The records follow. Count the lines holding "учетом" and give only the number.

····················

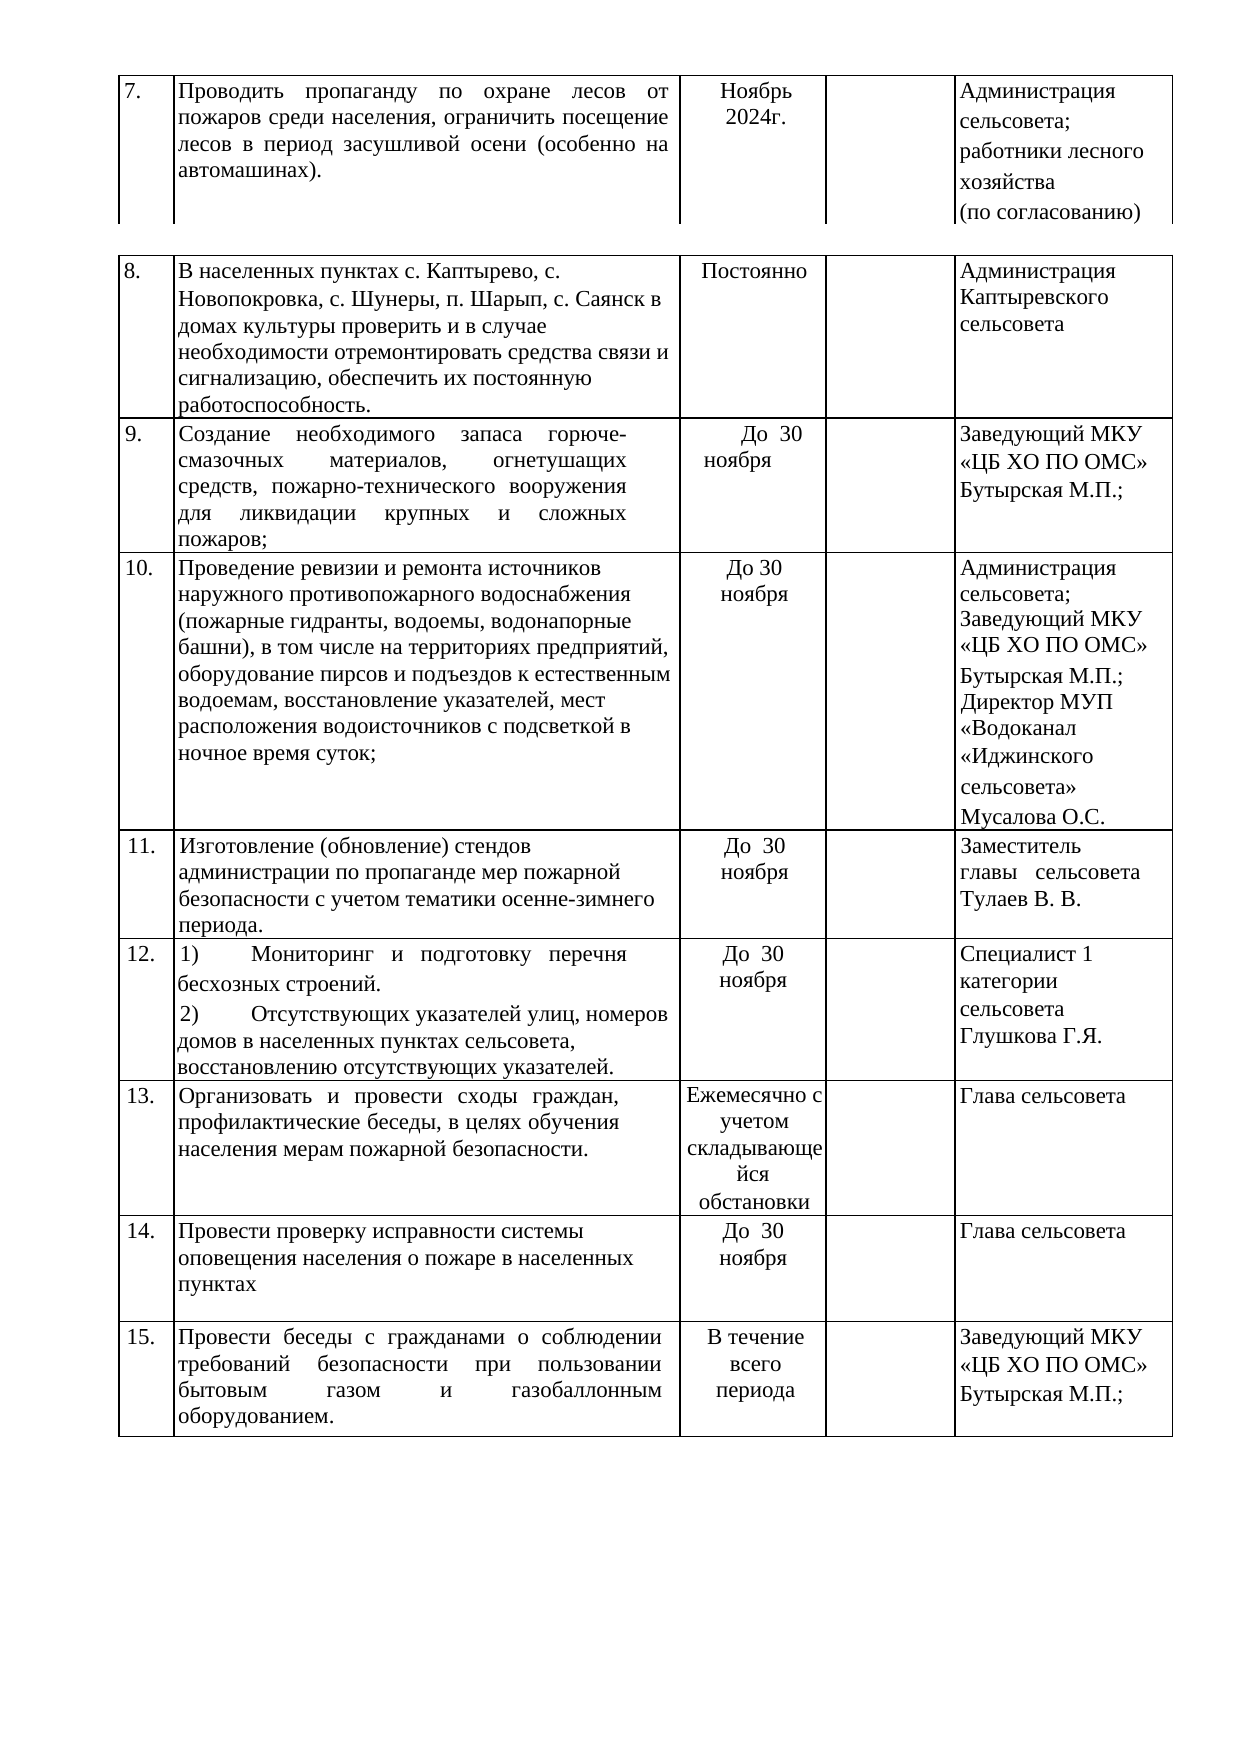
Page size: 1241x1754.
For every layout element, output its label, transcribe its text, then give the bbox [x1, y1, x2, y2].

table_cell [827, 831, 954, 937]
table_cell Создание необходимого запаса горюче-смазочных материалов, огнетушащих средств, пожарно-технического вооружения для ликвидации крупных и сложных пожаров; [175, 419, 679, 552]
table_cell [827, 76, 954, 224]
table_cell До 30 ноября [681, 553, 825, 829]
table_cell [827, 939, 954, 1079]
table_cell Ноябрь 2024г. [681, 76, 825, 224]
table_cell Администрация сельсовета; Заведующий МКУ «ЦБ ХО ПО ОМС» Бутырская М.П.; Директор МУП «Водоканал «Иджинского сельсовета» Мусалова О.С. [956, 553, 1172, 829]
table_cell 14. [120, 1216, 173, 1321]
table_cell До 30 ноября [681, 939, 825, 1079]
table_cell Глава сельсовета [956, 1081, 1172, 1215]
table_cell [827, 553, 954, 829]
table_cell Проведение ревизии и ремонта источников наружного противопожарного водоснабжения (пожарные гидранты, водоемы, водонапорные башни), в том числе на территориях предприятий, оборудование пирсов и подъездов к естественным водоемам, восстановление указателей, мест расположения водоисточников с подсветкой в ночное время суток; [175, 553, 679, 829]
table_cell [827, 1322, 954, 1436]
table_cell Администрация сельсовета; работники лесного хозяйства (по согласованию) [956, 76, 1172, 224]
table_cell Провести беседы с гражданами о соблюдении требований безопасности при пользовании бытовым газом и газобаллонным оборудованием. [175, 1322, 679, 1436]
table_header [827, 256, 954, 417]
table_cell Провести проверку исправности системы оповещения населения о пожаре в населенных пунктах [175, 1216, 679, 1321]
table_cell 9. [120, 419, 173, 552]
table_cell Ежемесячно с учетом складывающе йся обстановки [681, 1081, 825, 1215]
table_cell Мониторинг и подготовку перечня бесхозных строений. Отсутствующих указателей улиц, номеров домов в населенных пунктах сельсовета, восстановлению отсутствующих указателей. [175, 939, 679, 1079]
table_cell До 30 ноября [681, 419, 825, 552]
table_header 8. [120, 256, 173, 417]
table_cell Специалист 1 категории сельсовета Глушкова Г.Я. [956, 939, 1172, 1079]
table_cell До 30 ноября [681, 831, 825, 937]
table_cell 15. [120, 1322, 173, 1436]
table_cell [827, 1081, 954, 1215]
table_cell 10. [120, 553, 173, 829]
table_cell Заведующий МКУ «ЦБ ХО ПО ОМС» Бутырская М.П.; [956, 419, 1172, 552]
table_cell 12. [120, 939, 173, 1079]
table_cell Организовать и провести сходы граждан, профилактические беседы, в целях обучения населения мерам пожарной безопасности. [175, 1081, 679, 1215]
table_cell 13. [120, 1081, 173, 1215]
table_cell 11. [120, 831, 173, 937]
table_header Администрация Каптыревского сельсовета [956, 256, 1172, 417]
table_cell [827, 419, 954, 552]
table_cell Заведующий МКУ «ЦБ ХО ПО ОМС» Бутырская М.П.; [956, 1322, 1172, 1436]
table_cell Проводить пропаганду по охране лесов от пожаров среди населения, ограничить посещение лесов в период засушливой осени (особенно на автомашинах). [175, 76, 679, 224]
table_cell Глава сельсовета [956, 1216, 1172, 1321]
table_header Постоянно [681, 256, 825, 417]
table_cell В течение всего периода [681, 1322, 825, 1436]
table_cell До 30 ноября [681, 1216, 825, 1321]
table_cell [827, 1216, 954, 1321]
table_cell Изготовление (обновление) стендов администрации по пропаганде мер пожарной безопасности с учетом тематики осенне-зимнего периода. [175, 831, 679, 937]
table_header В населенных пунктах с. Каптырево, с. Новопокровка, с. Шунеры, п. Шарып, с. Саянск в домах культуры проверить и в случае необходимости отремонтировать средства связи и сигнализацию, обеспечить их постоянную работоспособность. [175, 256, 679, 417]
table_cell Заместитель главы сельсовета Тулаев В. В. [956, 831, 1172, 937]
table_cell 7. [120, 76, 173, 224]
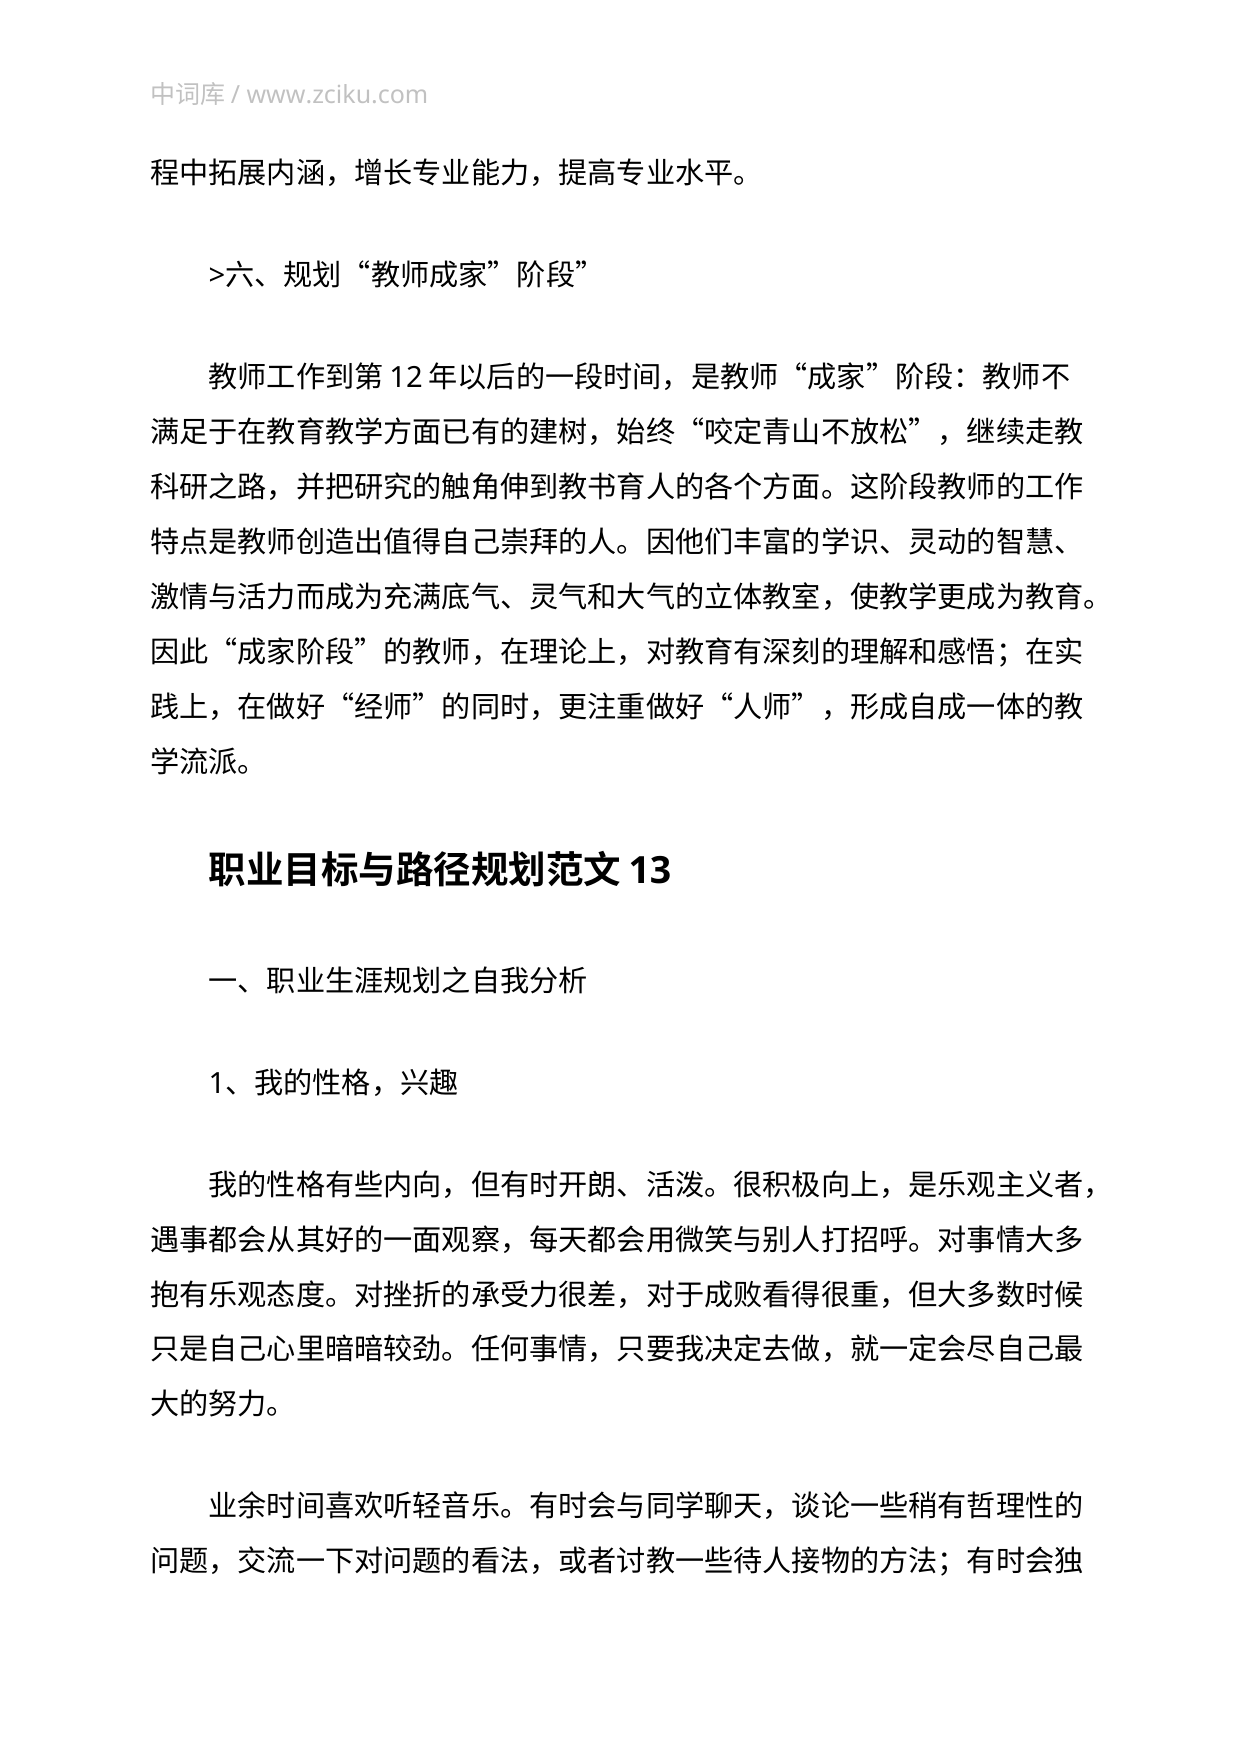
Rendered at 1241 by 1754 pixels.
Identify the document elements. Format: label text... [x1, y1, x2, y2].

text 职业目标与路径规划范文13 [150, 840, 1090, 894]
text >六、规划“教师成家”阶段” [150, 252, 1090, 294]
text 一、职业生涯规划之自我分析 [150, 957, 1090, 1000]
text 教师工作到第12年以后的一段时间，是教师“成家”阶段：教师不满足于在教育教学方面已有的建树，始终“咬定青山不放松”，继续走教科研之路，并把研究的触角伸到教书育人的各个方面。这阶段教师的工作特点是教师创造出值得自己崇拜的人。因他们丰富的学识、灵动的智慧、激情与活力而成为充满底气、灵气和大气的立体教室，使教学更成为教育。因此“成家阶段”的教师，在理论上，对教育有深刻的理解和感悟；在实践上，在做好“经师”的同时，更注重做好“人师”，形成自成一体的教学流派。 [150, 354, 1090, 780]
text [150, 1483, 1090, 1580]
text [150, 150, 1090, 192]
text 1、我的性格，兴趣 [150, 1059, 1090, 1102]
text 我的性格有些内向，但有时开朗、活泼。很积极向上，是乐观主义者，遇事都会从其好的一面观察，每天都会用微笑与别人打招呼。对事情大多抱有乐观态度。对挫折的承受力很差，对于成败看得很重，但大多数时候只是自己心里暗暗较劲。任何事情，只要我决定去做，就一定会尽自己最大的努力。 [150, 1161, 1090, 1423]
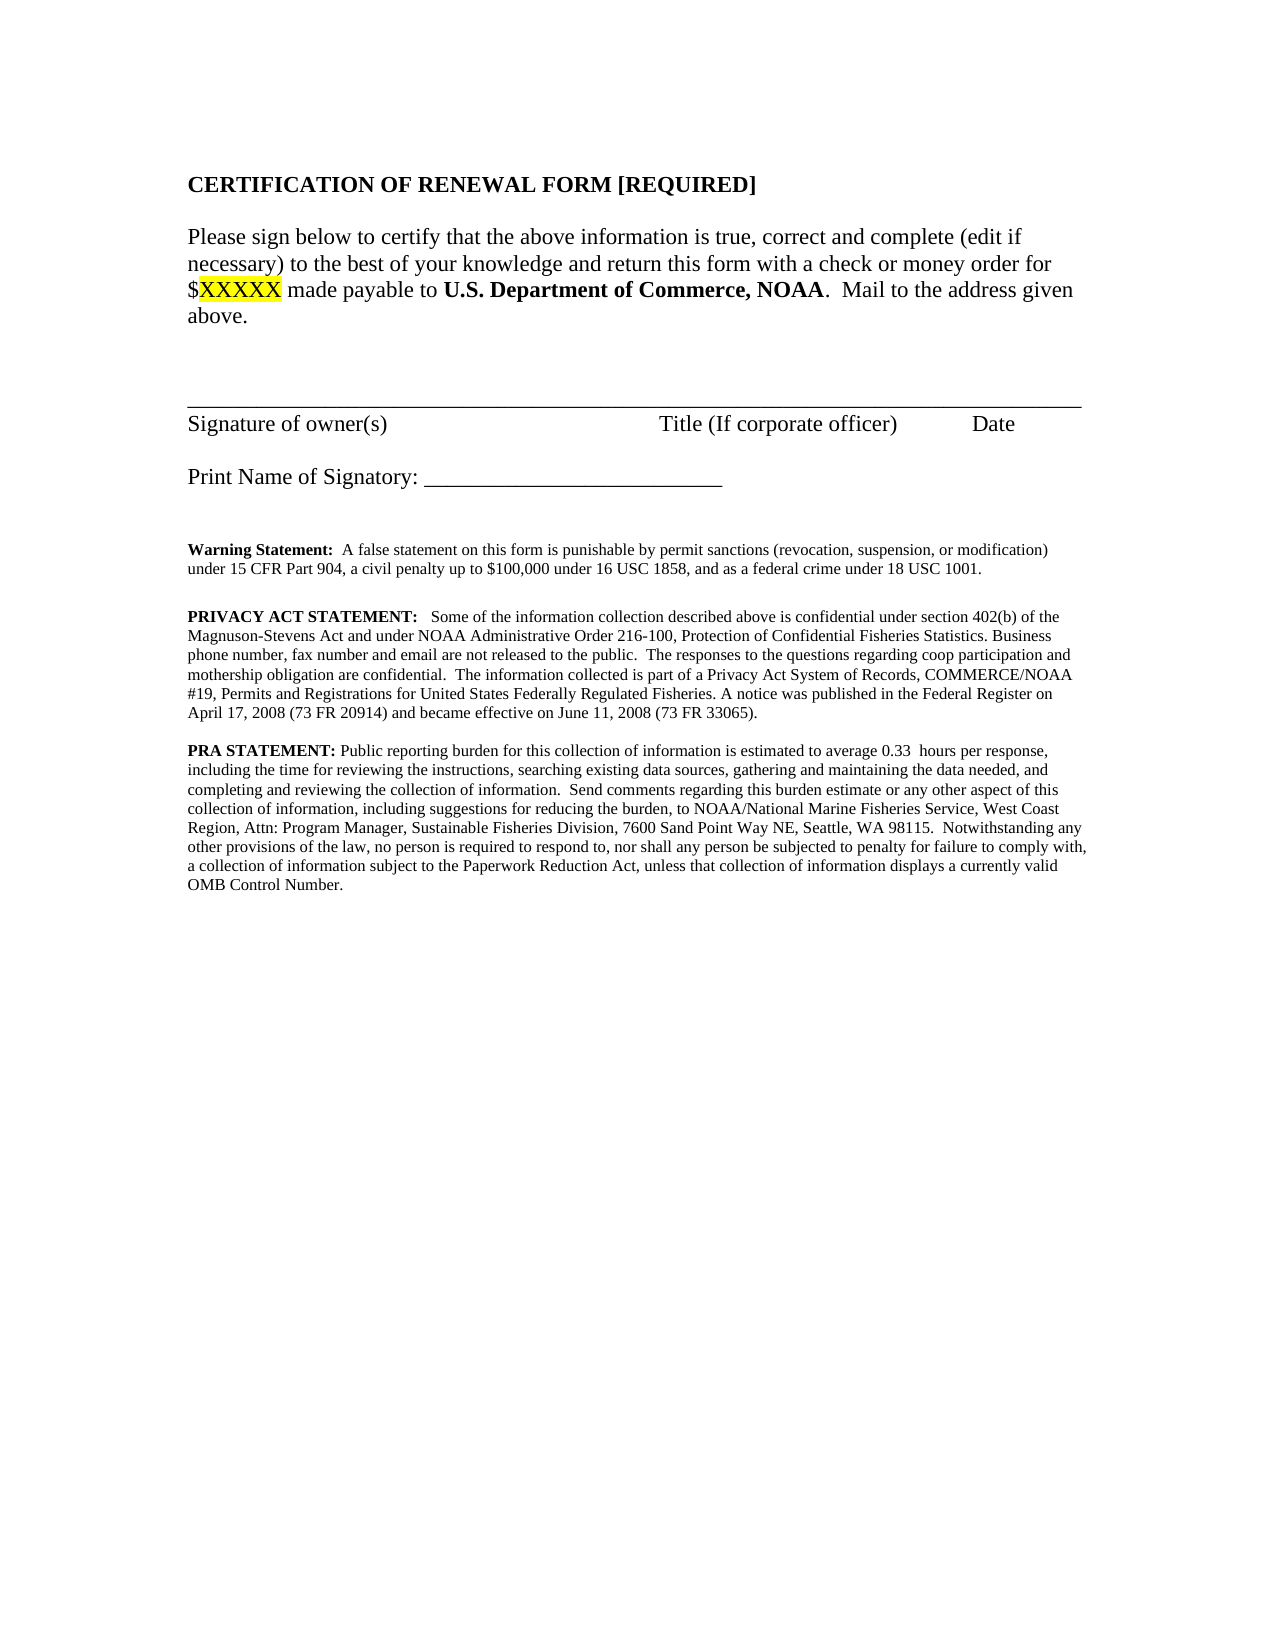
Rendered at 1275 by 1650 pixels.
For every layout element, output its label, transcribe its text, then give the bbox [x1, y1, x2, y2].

text ______________________________________________________________________________ [187, 384, 1087, 410]
text Please sign below to certify that the above information is true, correct and complete (edit if necessary) to the best of your knowledge and return this form with a check or money order for $XXXXX made payable to U.S. Department of Commerce, NOAA. Mail to the address given above. [187, 223, 1087, 357]
text Signature of owner(s) Title (If corporate officer) Date [187, 410, 1087, 437]
text CERTIFICATION OF RENEWAL FORM [REQUIRED] [187, 147, 1087, 197]
text Warning Statement: A false statement on this form is punishable by permit sanctions (revocation, suspension, or modification) under 15 CFR Part 904, a civil penalty up to $100,000 under 16 USC 1858, and as a federal crime under 18 USC 1001. [187, 540, 1087, 607]
text Print Name of Signatory: __________________________ [187, 463, 1087, 489]
text PRA STATEMENT: Public reporting burden for this collection of information is estimated to average 0.33 hours per response, including the time for reviewing the instructions, searching existing data sources, gathering and maintaining the data needed, and completing and reviewing the collection of information. Send comments regarding this burden estimate or any other aspect of this collection of information, including suggestions for reducing the burden, to NOAA/National Marine Fisheries Service, West Coast Region, Attn: Program Manager, Sustainable Fisheries Division, 7600 Sand Point Way NE, Seattle, WA 98115. Notwithstanding any other provisions of the law, no person is required to respond to, nor shall any person be subjected to penalty for failure to comply with, a collection of information subject to the Paperwork Reduction Act, unless that collection of information displays a currently valid OMB Control Number. [187, 741, 1087, 894]
text PRIVACY ACT STATEMENT: Some of the information collection described above is confidential under section 402(b) of the Magnuson-Stevens Act and under NOAA Administrative Order 216-100, Protection of Confidential Fisheries Statistics. Business phone number, fax number and email are not released to the public. The responses to the questions regarding coop participation and mothership obligation are confidential. The information collected is part of a Privacy Act System of Records, COMMERCE/NOAA #19, Permits and Registrations for United States Federally Regulated Fisheries. A notice was published in the Federal Register on April 17, 2008 (73 FR 20914) and became effective on June 11, 2008 (73 FR 33065). [187, 607, 1087, 722]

····················

Exercise output:
2